The terms and conditions of a loan agreement clearly state the amount and number of installment payments required for repayment, but that happens at the end of the application and approval process. Using a loan payment calculator prior to that helps determine which lender to choose and makes it simpler to create a budget to meet their terms.

How a loan payment calculator works

There are three variables required to use a loan payment calculator. The first two are the amount of the loan and the annual percentage rate (APR). The third is the number of years it will take to pay the loan off. This is known as the “loan term.” Most calculators allow the user to compare multiple loan terms for budgeting purposes.

The objective is to find out how much the lender will require in monthly installment payments. Enter the loan amount, APR, and the term if the calculator requires it. Some loan payment calculators will automatically give the user 24-month, 36-month, 48-month, and 60-month output, so only the loan amount and APR are required.

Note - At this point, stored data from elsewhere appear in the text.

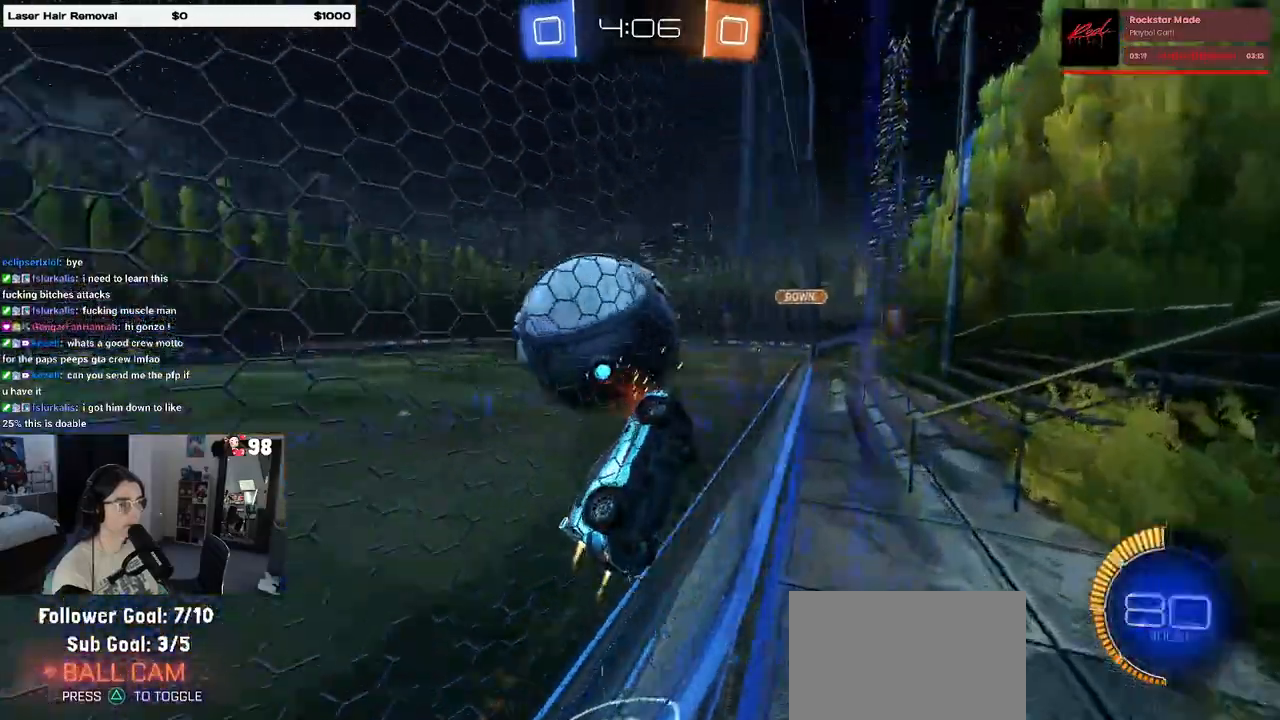
{"buttons": ["R2"], "left_stick": "center", "right_stick": "center", "events": [[183, "R1", "up"], [350, "left_stick", "left"], [483, "left_stick", "center"]]}
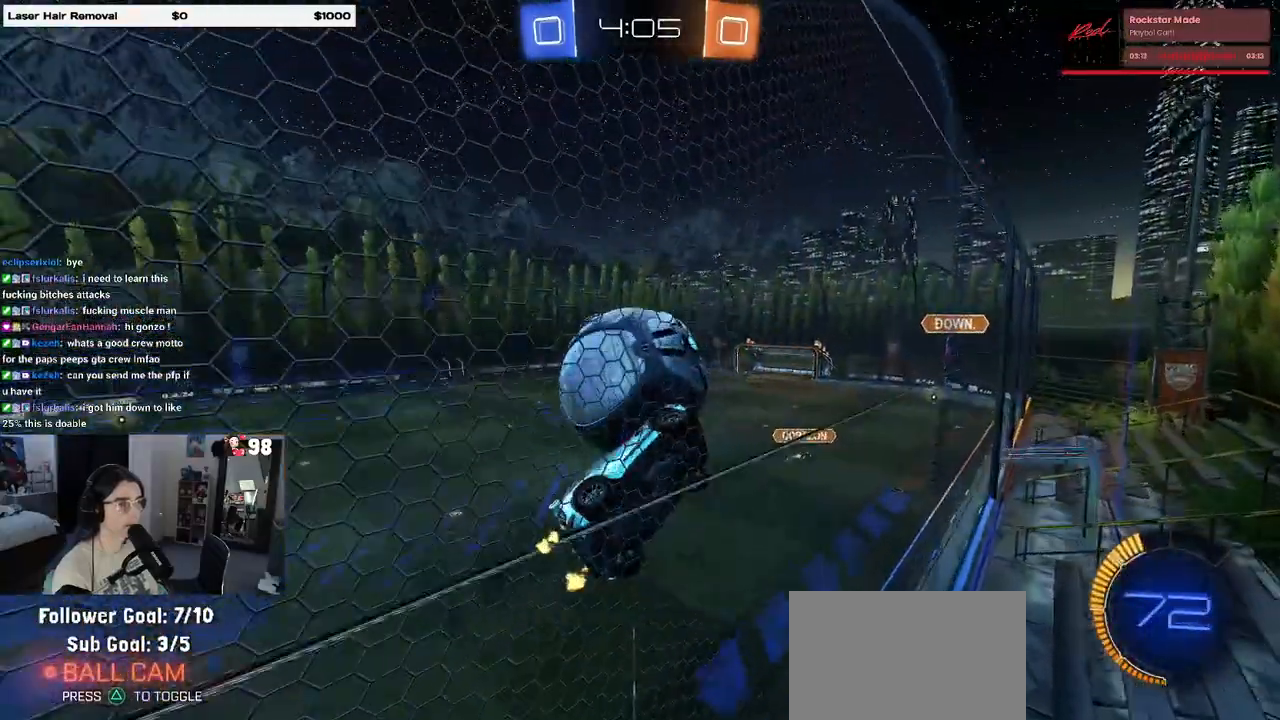
{"buttons": [], "left_stick": "center", "right_stick": "center", "events": [[100, "CROSS", "down"], [133, "left_stick", "up-left"], [183, "CROSS", "up"], [200, "CROSS", "down"], [283, "left_stick", "center"], [317, "CROSS", "up"], [350, "R2", "up"]]}
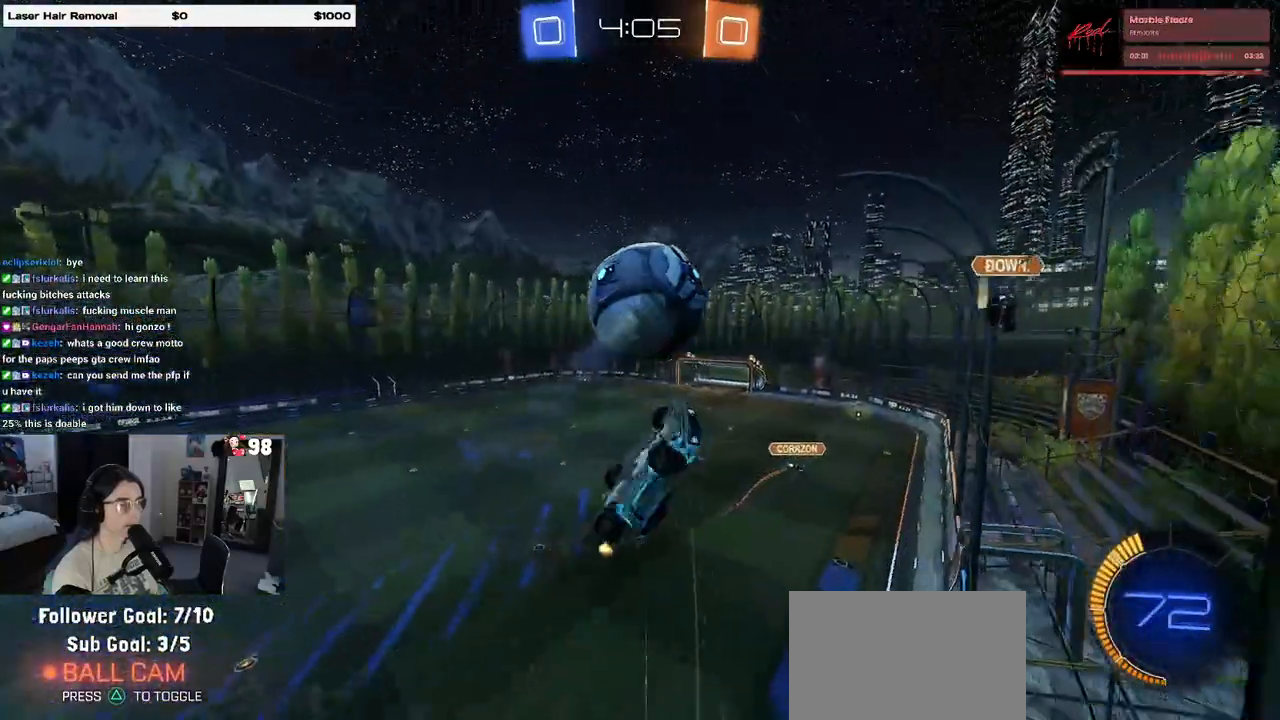
{"buttons": ["L1", "R1"], "left_stick": "down", "right_stick": "center", "events": [[133, "left_stick", "left"], [250, "L1", "down"], [250, "left_stick", "down"], [383, "R1", "down"]]}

It’s important to understand that APR is not the same as the interest rate. The APR includes interest and fees, so language is important. Many lenders advertise low-interest rates, and borrowers are surprised when they pay more than expected. Compare the APRs because that’s where lenders are more easily differentiated from one another.

Understanding APR, interest, and amortization

The annual percentage rate includes interest, fees, and other charges from the lender, so it will always be higher than the interest rate. During the life of the loan, those fees will remain constant. Interest payments may be “front-loaded,” with the bulk of them coming in the early months and years of the agreement. This is known as “amortization.”

A loan payment calculator won’t display an amortization schedule because each lender treats this differently. It should, however, show the relationship between interest payments and payments applied to principal during the life of the loan. Users can see the total amount they’ll pay in interest over the life of the loan and how changing the term will affect that.

Opting for a shorter term to save on total interest payments will not change the amortization schedule. That means that borrowers will still pay mostly interest in the early stages of the loan. That’s mostly irrelevant with unsecured personal loans, but it makes a big difference with mortgage payments when the borrower is trying to build equity in their home.

The Bottom Line

Calculating the payment amount is important. Loan payment calculators should be classified as an essential tool when shopping and applying for any type of loan. It’s important to know the amount of monthly installment payments and the effects of interest and APR on the loan. The “total amount paid” tells the borrower exactly how much it will cost to borrow the amount of money they need.

Another factor to consider is that knowing the monthly payment amount before applying for a loan gives the borrower the ability to create a budget to make those payments. Waiting for that information until the loan application has been processed and approved could cause financial unmanageability. The loan payment calculator can help prevent that.